Secondo i dati di Ecoagents, infatti, vengono raccolte circa 160 tonnellate di plastica ogni anno lungo le coste dell’arcipelago ecuadoriano e la maggior parte proviene appunto dalle imbarcazioni della flotta peschereccia cinese. Questi rifiuti, trasportati dalla corrente di Humboldt, causano danni gravissimi all’ecosistema marino.
Il collettivo ambientalista ha organizzato in proposito una protesta a Quito con un sit-in di fronte all’ambasciata cinese. Inoltre, durante l’evento, hanno presentato una petizione al governo cinese richiedendo un’azione concreta per ridurre l’inquinamento da plastica.
Il 30% dei rifiuti rinvenuti hanno provenienza asiatica

Il lavoro di Ecoagents nelle Galapagos dura da oltre un decennio. L’arcipelago, rinomato per la straordinaria varietà di flora e fauna, è stato, purtroppo, colpito dall’inquinamento, dovuto soprattutto dalla presenza di navi da pesca internazionali nel periodo tra luglio e ottobre. Per questo, gruppi come Ecoagents lavorano per ripulire le spiagge e raccogliere i rifiuti portati a riva dalle correnti marine.
Alberto Andrade, coordinatore di Frente Insular de la Reserva Marina de Galápagos, ha esposto come il 30% dei rifiuti plastici raccolti nell’arcipelago provenga da imbarcazioni asiatiche. Andrade ha sottolineato l’importanza e la necessità di maggiore controllo e responsabilizzazione delle flotte pescherecce.
E la conferma viene anche dal Ministero dell’Ambiente dell’Ecuador. Solo il 16% della plastica rinvenuta è di origine locale. L’azione diplomatica richiesta mira a proteggere il preziosissimo ecosistema delle Galapagos. Ma non solo. È infatti importante promuovere una gestione più sostenibile dei rifiuti sulle navi.
L’inestimabile ecosistema delle Isole Galapagos

Come accennato in precedenza, l’arcipelago delle Isole Galapagos rappresenta uno degli ecosistemi più preziosi e incontaminati della Terra. Queste isole di origine vulcanica presentano una biodiversità unica che ha ispirato le teorie evolutive di Charles Darwin. Le Galapagos rappresentano un laboratorio naturale grazie alla variegata presenza di specie endemiche e un ambiente vergine, considerata la quasi totale assenza di attività antropica.

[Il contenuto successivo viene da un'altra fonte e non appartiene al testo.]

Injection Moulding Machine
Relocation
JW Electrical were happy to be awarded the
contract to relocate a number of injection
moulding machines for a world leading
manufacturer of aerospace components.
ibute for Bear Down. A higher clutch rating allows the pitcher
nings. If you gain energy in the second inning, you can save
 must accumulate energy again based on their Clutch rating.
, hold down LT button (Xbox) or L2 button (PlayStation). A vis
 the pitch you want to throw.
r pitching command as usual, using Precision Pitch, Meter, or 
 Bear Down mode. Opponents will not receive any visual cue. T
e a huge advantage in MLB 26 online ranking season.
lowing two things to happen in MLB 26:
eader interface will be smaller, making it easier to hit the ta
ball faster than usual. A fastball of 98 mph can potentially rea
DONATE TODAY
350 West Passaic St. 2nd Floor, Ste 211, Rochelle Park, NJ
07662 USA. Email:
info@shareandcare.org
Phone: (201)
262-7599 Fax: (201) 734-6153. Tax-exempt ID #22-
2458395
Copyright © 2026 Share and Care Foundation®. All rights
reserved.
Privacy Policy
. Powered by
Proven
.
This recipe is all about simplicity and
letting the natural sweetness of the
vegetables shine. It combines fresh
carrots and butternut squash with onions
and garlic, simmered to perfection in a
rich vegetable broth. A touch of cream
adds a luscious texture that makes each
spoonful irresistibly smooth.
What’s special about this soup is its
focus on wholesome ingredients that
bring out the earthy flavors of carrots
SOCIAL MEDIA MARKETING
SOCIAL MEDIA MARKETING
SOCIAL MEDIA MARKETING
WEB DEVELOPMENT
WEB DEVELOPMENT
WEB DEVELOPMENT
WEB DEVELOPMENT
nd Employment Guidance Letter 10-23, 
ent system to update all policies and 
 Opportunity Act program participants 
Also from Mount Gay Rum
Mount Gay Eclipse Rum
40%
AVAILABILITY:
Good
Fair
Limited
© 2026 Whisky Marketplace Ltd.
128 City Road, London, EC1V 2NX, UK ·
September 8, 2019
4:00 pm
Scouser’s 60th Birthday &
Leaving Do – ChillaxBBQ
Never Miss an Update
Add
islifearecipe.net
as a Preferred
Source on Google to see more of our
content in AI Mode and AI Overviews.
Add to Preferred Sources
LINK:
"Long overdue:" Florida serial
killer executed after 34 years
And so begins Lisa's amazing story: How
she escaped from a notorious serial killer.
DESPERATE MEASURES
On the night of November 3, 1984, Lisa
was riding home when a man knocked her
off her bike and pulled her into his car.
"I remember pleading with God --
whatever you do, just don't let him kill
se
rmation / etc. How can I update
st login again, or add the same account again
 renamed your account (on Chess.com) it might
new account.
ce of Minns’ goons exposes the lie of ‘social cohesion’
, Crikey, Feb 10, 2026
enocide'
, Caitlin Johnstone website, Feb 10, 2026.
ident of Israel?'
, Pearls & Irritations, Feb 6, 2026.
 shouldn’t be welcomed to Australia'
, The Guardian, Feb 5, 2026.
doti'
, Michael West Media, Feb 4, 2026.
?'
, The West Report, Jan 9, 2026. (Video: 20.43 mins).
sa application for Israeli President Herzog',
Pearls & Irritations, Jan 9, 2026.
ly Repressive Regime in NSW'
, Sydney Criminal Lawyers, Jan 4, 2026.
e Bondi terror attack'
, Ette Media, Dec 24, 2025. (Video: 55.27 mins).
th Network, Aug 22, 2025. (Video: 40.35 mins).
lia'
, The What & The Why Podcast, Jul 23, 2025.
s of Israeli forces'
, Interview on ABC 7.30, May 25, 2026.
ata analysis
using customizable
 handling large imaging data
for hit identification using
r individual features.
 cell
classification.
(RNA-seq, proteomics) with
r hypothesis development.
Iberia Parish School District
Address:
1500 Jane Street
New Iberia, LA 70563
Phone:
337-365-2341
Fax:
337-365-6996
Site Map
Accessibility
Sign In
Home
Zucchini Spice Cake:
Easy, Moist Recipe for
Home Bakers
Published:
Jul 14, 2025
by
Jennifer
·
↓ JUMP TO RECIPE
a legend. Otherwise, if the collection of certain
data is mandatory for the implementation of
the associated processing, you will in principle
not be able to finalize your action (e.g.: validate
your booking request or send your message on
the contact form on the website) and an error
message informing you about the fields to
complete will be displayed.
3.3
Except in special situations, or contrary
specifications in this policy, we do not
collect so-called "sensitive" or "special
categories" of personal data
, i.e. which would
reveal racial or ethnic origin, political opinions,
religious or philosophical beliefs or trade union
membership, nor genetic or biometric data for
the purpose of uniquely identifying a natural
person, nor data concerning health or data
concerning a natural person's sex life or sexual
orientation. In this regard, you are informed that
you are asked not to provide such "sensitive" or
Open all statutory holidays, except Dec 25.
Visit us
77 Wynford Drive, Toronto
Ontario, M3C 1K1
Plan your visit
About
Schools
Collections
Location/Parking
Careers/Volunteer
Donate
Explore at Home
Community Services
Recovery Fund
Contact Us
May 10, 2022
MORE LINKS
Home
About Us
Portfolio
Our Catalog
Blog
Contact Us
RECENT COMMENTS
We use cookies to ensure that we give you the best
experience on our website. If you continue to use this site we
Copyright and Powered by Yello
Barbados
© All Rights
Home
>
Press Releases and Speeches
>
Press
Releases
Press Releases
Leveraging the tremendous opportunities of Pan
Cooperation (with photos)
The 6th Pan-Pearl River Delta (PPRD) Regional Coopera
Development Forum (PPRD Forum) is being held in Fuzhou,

Tra le varie specie di fauna, molte possono essere trovate esclusivamente nell’arcipelago, tra cui la tartaruga gigante delle Galapagos, i fringuelli di Darwin e il pinguino delle Galapagos, l’unico pinguino a vivere all’equatore. L’ambiente marino è altrettanto ricco, con la presenza di leoni marini, razze manta e una vasta popolazione di coralli lungo le pareti vulcaniche sommerse.
Questa variegata presenza di flora e fauna è dovuta al clima molto particolare. Le Galapagos sono altamente influenzate dalle correnti oceaniche, le quali concorrono a creare un mix di correnti fredde e influenze tropicali. Così facendo, il clima è molto diversificato non soltanto a seconda della stagione, ma anche a seconda dell’isola.
Si distinguono, in particolar modo, due stagioni: quella calda (da dicembre a maggio) e quella secca (da giugno a novembre). Ciò rende appunto possibile una variegata presenza di flora e fauna unica al mondo da proteggere e salvaguardare.